- _ITEMS_
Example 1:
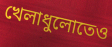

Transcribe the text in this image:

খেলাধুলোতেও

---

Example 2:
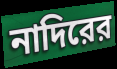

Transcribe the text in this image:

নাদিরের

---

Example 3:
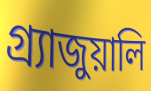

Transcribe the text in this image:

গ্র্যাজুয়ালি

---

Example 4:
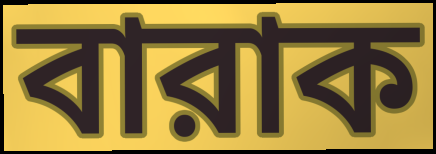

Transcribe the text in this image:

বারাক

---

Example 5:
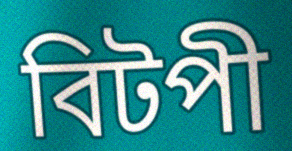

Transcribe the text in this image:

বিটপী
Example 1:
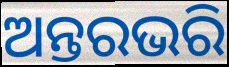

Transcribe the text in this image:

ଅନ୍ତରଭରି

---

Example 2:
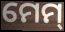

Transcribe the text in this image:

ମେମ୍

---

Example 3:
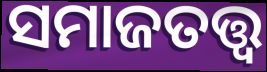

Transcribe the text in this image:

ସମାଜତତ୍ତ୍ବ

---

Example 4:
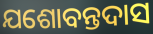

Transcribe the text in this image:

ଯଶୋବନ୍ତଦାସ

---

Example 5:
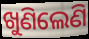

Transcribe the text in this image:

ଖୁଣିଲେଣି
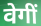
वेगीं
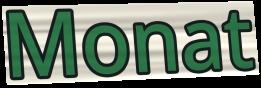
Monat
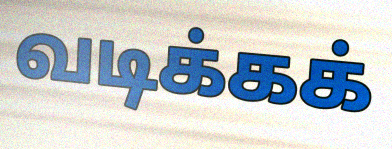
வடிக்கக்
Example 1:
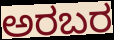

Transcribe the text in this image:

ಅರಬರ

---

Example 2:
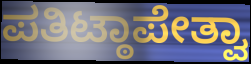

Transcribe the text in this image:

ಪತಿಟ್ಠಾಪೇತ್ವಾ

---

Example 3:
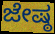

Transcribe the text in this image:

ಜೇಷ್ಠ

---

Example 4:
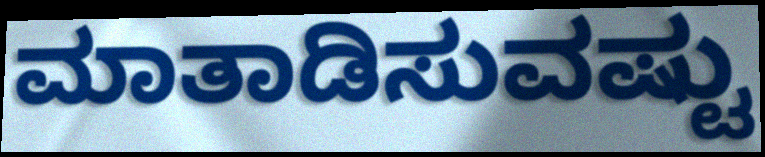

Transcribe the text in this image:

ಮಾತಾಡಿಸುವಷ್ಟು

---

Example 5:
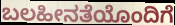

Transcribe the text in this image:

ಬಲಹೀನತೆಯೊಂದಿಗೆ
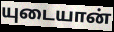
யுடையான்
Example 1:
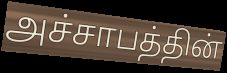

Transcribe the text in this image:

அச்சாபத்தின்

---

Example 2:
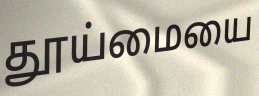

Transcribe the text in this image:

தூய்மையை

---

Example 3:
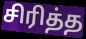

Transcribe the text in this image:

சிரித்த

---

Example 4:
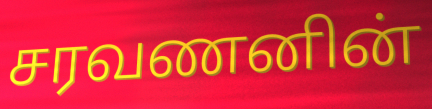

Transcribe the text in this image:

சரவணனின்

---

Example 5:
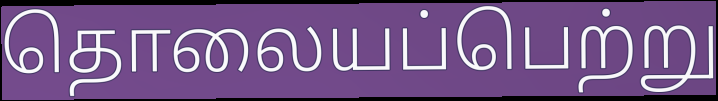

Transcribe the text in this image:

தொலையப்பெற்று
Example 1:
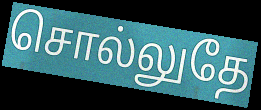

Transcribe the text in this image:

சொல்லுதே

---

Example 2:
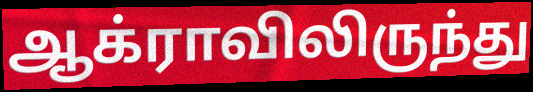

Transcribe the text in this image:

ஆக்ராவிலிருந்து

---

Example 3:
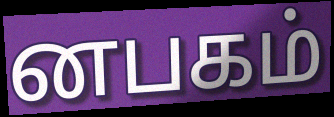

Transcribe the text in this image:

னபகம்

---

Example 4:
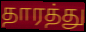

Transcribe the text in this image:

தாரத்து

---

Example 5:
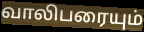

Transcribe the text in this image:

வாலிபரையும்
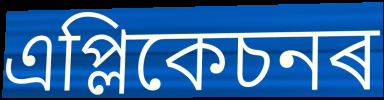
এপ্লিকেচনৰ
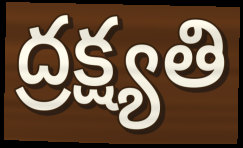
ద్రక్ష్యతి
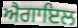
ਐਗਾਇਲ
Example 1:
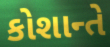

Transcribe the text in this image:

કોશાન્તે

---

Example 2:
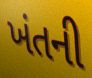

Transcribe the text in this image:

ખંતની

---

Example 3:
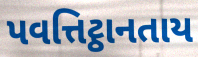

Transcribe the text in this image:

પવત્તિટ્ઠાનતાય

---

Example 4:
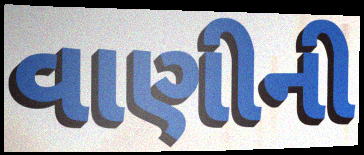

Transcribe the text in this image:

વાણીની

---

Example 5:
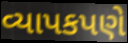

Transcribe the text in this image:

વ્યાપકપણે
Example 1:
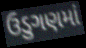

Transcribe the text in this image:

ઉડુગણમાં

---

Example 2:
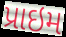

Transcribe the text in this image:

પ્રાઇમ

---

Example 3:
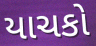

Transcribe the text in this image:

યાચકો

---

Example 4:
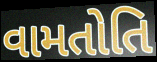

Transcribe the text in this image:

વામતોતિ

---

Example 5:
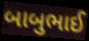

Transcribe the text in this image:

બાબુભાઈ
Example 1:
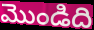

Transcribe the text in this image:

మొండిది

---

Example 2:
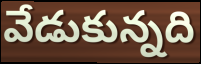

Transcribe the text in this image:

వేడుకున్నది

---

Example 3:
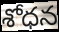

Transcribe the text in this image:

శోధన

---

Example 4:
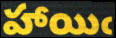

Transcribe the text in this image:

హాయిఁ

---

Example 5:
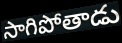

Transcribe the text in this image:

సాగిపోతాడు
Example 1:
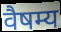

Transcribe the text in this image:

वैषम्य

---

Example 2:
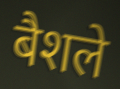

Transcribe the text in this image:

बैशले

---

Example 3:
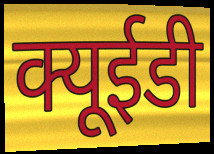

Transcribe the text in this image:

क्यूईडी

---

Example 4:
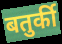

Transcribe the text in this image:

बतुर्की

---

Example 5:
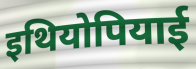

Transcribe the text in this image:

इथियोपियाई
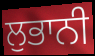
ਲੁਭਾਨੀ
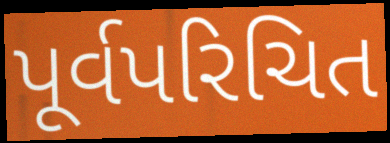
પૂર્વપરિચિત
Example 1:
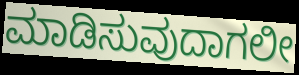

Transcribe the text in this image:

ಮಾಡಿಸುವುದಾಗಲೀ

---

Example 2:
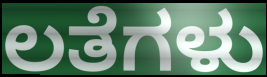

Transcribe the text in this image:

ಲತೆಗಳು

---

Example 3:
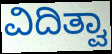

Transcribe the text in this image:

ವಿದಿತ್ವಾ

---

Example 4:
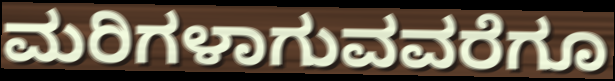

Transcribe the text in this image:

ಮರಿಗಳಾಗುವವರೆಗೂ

- _THE PROBLEM_
Reproduce all of the records above word for word, with the pictures left out.

- _TASK ANSWER_
Example 1:

Transcribe the text in this image:

খেলাধুলোতেও

---

Example 2:

Transcribe the text in this image:

নাদিরের

---

Example 3:

Transcribe the text in this image:

গ্র্যাজুয়ালি

---

Example 4:

Transcribe the text in this image:

বারাক

---

Example 5:

Transcribe the text in this image:

বিটপী
Example 1:

Transcribe the text in this image:

ଅନ୍ତରଭରି

---

Example 2:

Transcribe the text in this image:

ମେମ୍

---

Example 3:

Transcribe the text in this image:

ସମାଜତତ୍ତ୍ବ

---

Example 4:

Transcribe the text in this image:

ଯଶୋବନ୍ତଦାସ

---

Example 5:

Transcribe the text in this image:

ଖୁଣିଲେଣି
वेगीं
Monat
வடிக்கக்
Example 1:

Transcribe the text in this image:

ಅರಬರ

---

Example 2:

Transcribe the text in this image:

ಪತಿಟ್ಠಾಪೇತ್ವಾ

---

Example 3:

Transcribe the text in this image:

ಜೇಷ್ಠ

---

Example 4:

Transcribe the text in this image:

ಮಾತಾಡಿಸುವಷ್ಟು

---

Example 5:

Transcribe the text in this image:

ಬಲಹೀನತೆಯೊಂದಿಗೆ
யுடையான்
Example 1:

Transcribe the text in this image:

அச்சாபத்தின்

---

Example 2:

Transcribe the text in this image:

தூய்மையை

---

Example 3:

Transcribe the text in this image:

சிரித்த

---

Example 4:

Transcribe the text in this image:

சரவணனின்

---

Example 5:

Transcribe the text in this image:

தொலையப்பெற்று
Example 1:

Transcribe the text in this image:

சொல்லுதே

---

Example 2:

Transcribe the text in this image:

ஆக்ராவிலிருந்து

---

Example 3:

Transcribe the text in this image:

னபகம்

---

Example 4:

Transcribe the text in this image:

தாரத்து

---

Example 5:

Transcribe the text in this image:

வாலிபரையும்
এপ্লিকেচনৰ
ద్రక్ష్యతి
ਐਗਾਇਲ
Example 1:

Transcribe the text in this image:

કોશાન્તે

---

Example 2:

Transcribe the text in this image:

ખંતની

---

Example 3:

Transcribe the text in this image:

પવત્તિટ્ઠાનતાય

---

Example 4:

Transcribe the text in this image:

વાણીની

---

Example 5:

Transcribe the text in this image:

વ્યાપકપણે
Example 1:

Transcribe the text in this image:

ઉડુગણમાં

---

Example 2:

Transcribe the text in this image:

પ્રાઇમ

---

Example 3:

Transcribe the text in this image:

યાચકો

---

Example 4:

Transcribe the text in this image:

વામતોતિ

---

Example 5:

Transcribe the text in this image:

બાબુભાઈ
Example 1:

Transcribe the text in this image:

మొండిది

---

Example 2:

Transcribe the text in this image:

వేడుకున్నది

---

Example 3:

Transcribe the text in this image:

శోధన

---

Example 4:

Transcribe the text in this image:

హాయిఁ

---

Example 5:

Transcribe the text in this image:

సాగిపోతాడు
Example 1:

Transcribe the text in this image:

वैषम्य

---

Example 2:

Transcribe the text in this image:

बैशले

---

Example 3:

Transcribe the text in this image:

क्यूईडी

---

Example 4:

Transcribe the text in this image:

बतुर्की

---

Example 5:

Transcribe the text in this image:

इथियोपियाई
ਲੁਭਾਨੀ
પૂર્વપરિચિત
Example 1:

Transcribe the text in this image:

ಮಾಡಿಸುವುದಾಗಲೀ

---

Example 2:

Transcribe the text in this image:

ಲತೆಗಳು

---

Example 3:

Transcribe the text in this image:

ವಿದಿತ್ವಾ

---

Example 4:

Transcribe the text in this image:

ಮರಿಗಳಾಗುವವರೆಗೂ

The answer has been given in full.